Have you filled up this week?
If you have a Toyota Corolla gas-efficient vehicle you pay $3.31 a gallon up to $3.49. If you’re using
high test, $3.95. The cost of filling up an Air Car is $2. Popular Mechanics reports that the
fiberglass construction of the Air Car would not survive crash tests hereso it will probably
not each the U.S. Market. How convenient!
How utterly outrageous that the Air Car has been not developed by American auto
manufacturers. An American body on the MDI Technology would certainly take care
of the crash problem. If I am the next President, I get Guy Negre on the phone on Day
One of my administration and move these babies.
Ominously, for an American motorcar manufacturers, their foreign partners and their
“traditional dirty” vehicles is that MDI has signed up twelve more countries to bring
in their Air Car, including Germany, Israel and South Africa. If the Air Car with its
economy of operation and n evironment-protective fuel source delights the foreign
markets, the internal combustion gasoline engine could become a thing of the past.
Goodbye Oil. So long, Shieks.
The statistics on the Air Car if it ever gets to the United States would mean the end
of oil as we know it. The Air Car “CitiCat” model pictured in this article – a typical
SUV design can go 68 miles an hour and has a range of 125 miles. An electric
compressor inside the car allows you to re-air the car. Now, 125 miles is not the
typical 330 miles I get in my Toyota Corolla, but wait. Mr. Negri is working on a
hybrid version that puts a gasoline-fueled compressor into the car you plug in an
electrical outlet that re-airs your tanks within 4 hours.
Sort of like recharging your cellphone.
Dramatic Reduction in Accidents.
Another exciting thing about an Air Car is that it does not exceed 70 miles per hour.
This would mean substantially increased safety on the roads. As this reporter has
observed in the past, American motorists exceed the speed limit substantially even
when sober, or when the roads are ice-slick (like this morning) is what makes
driving a car the most dangerous legal thing you can do in America as a cause of
death particularly among young people.
But it is not new folks. That’s the Crime.

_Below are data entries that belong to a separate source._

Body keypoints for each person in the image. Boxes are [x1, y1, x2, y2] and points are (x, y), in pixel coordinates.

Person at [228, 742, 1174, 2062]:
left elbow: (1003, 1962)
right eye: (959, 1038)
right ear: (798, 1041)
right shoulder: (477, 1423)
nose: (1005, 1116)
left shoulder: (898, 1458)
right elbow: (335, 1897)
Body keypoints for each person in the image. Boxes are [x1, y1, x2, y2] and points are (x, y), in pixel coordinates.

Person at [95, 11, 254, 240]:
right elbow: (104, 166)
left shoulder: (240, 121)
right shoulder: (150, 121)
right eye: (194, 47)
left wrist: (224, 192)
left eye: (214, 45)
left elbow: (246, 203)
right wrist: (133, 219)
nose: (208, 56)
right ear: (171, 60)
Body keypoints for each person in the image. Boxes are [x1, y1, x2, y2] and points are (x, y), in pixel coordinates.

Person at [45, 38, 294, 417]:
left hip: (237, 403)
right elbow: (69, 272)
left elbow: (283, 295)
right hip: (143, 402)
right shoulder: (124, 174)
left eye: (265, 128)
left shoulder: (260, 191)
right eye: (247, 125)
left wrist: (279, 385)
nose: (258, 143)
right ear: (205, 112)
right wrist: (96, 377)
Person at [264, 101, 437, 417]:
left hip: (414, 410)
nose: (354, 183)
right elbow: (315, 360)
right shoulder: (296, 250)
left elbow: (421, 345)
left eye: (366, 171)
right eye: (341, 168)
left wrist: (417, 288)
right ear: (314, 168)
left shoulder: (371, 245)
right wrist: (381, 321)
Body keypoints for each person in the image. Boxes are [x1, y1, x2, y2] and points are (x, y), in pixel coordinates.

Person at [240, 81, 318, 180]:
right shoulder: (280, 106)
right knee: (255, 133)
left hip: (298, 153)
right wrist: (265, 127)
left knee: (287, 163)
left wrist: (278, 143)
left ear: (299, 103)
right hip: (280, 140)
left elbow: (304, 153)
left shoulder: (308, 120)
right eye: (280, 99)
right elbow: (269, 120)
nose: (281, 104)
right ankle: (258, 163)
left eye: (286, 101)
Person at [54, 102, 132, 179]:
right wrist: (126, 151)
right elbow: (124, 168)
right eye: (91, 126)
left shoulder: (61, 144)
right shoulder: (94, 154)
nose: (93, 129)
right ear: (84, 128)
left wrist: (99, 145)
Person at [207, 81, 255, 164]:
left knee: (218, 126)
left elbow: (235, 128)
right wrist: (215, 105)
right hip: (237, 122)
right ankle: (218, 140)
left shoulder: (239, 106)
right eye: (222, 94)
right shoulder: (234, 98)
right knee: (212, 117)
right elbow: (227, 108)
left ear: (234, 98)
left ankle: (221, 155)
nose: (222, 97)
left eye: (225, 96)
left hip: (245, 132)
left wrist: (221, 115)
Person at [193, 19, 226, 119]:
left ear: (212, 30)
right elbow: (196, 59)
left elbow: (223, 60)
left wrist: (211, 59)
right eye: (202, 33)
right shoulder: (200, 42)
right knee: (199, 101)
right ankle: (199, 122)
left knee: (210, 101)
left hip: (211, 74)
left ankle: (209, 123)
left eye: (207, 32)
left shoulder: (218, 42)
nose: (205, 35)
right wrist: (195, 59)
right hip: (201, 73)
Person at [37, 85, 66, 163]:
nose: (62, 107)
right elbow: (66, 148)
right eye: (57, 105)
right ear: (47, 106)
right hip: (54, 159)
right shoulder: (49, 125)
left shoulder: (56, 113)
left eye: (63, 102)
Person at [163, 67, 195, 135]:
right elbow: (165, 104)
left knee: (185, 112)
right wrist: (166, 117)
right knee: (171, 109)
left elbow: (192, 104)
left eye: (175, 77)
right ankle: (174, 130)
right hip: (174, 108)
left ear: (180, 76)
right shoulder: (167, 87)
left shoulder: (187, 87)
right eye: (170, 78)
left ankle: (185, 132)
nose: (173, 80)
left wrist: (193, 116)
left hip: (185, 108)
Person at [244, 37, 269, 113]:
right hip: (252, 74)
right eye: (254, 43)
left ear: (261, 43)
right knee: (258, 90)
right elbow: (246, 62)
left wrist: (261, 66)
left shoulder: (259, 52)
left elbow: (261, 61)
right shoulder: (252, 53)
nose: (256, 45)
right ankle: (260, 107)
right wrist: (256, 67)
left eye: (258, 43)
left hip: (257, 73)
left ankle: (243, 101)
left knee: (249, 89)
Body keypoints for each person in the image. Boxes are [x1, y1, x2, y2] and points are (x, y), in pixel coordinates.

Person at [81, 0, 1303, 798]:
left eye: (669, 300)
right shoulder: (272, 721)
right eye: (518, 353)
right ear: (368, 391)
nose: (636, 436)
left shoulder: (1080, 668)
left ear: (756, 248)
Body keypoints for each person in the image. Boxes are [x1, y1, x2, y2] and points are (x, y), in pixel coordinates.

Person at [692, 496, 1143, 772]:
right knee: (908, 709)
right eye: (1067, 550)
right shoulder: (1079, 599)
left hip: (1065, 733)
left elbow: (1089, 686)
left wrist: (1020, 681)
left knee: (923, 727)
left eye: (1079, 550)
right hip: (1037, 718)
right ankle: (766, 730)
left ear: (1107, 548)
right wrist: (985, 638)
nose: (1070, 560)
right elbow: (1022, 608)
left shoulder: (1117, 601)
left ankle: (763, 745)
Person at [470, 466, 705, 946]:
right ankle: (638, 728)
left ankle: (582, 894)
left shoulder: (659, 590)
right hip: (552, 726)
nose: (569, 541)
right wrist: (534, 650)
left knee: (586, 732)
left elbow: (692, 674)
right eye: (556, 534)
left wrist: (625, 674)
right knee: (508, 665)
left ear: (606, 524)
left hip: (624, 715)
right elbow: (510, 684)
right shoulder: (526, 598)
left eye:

The MDI site presents a history of compressed air vehicles showing
(www.theaircar.com) a sorry story of the bias towards big oil and internal combustion
pollution tradition.
Safety, Emissions-Free and Economy — so naturally American ignores it.
This Air Car fascinates me. The BBC report notes it can go 75 miles an hour, run on
compressed air to drive the pistons and apparently could serve as an excellent
commuter car that would dramatically reduce carbon emissions. This is certainly the
major problem America has today if we want to preserve the planet for the future
and protect the ozone layer. One roadtrip across America will showl you how utterly
daunting the task of cutting down on auto emissions is going to be.
It is a comment on the selfish aspect of capitalism that the oil companies and the
automobile manufacturers have fought limiting emissions for decades, and now,
when it may be too late for the planet, they are touting hydrogen cars, hybrids, and
the like.
But America’s motor car answers are not ready for market. They are not ready folks.
We need them now.
I’d like to see the anchors handling the next debate ask each candidate: Mr. McCain,
Mr. Huckabee, Mr. Obama and Ms. Clinton, precisely what they are going to do to cut down
emissions at least 50% in the next decade. How are they going to slap the auto makers
and oil companies upside the head and save the world?
As the MDI website points out, air combustion powered vehicles are not new.
Air combustion was first introduced in 1687.
Pneumatic locomotives were introduced at the end of the 1800s!
The first urban transport locomotive run on compressed air debuted in 1898 from
Hoadley and Knight.
The H. K. Porter company of Pittsburgh sold hundreds of Charles Hodges’
compressed air car. The mining industry in the eastern United States bought them
and used them extensively.
In 1930, the first hybrid diesel and compressed air locomotive was introduced in
Germany. The website notes, “The pressures brought to bear by the oil industry on
the transport sector were ever greater and the truth of the matter is they managed
to block investigation into this field.”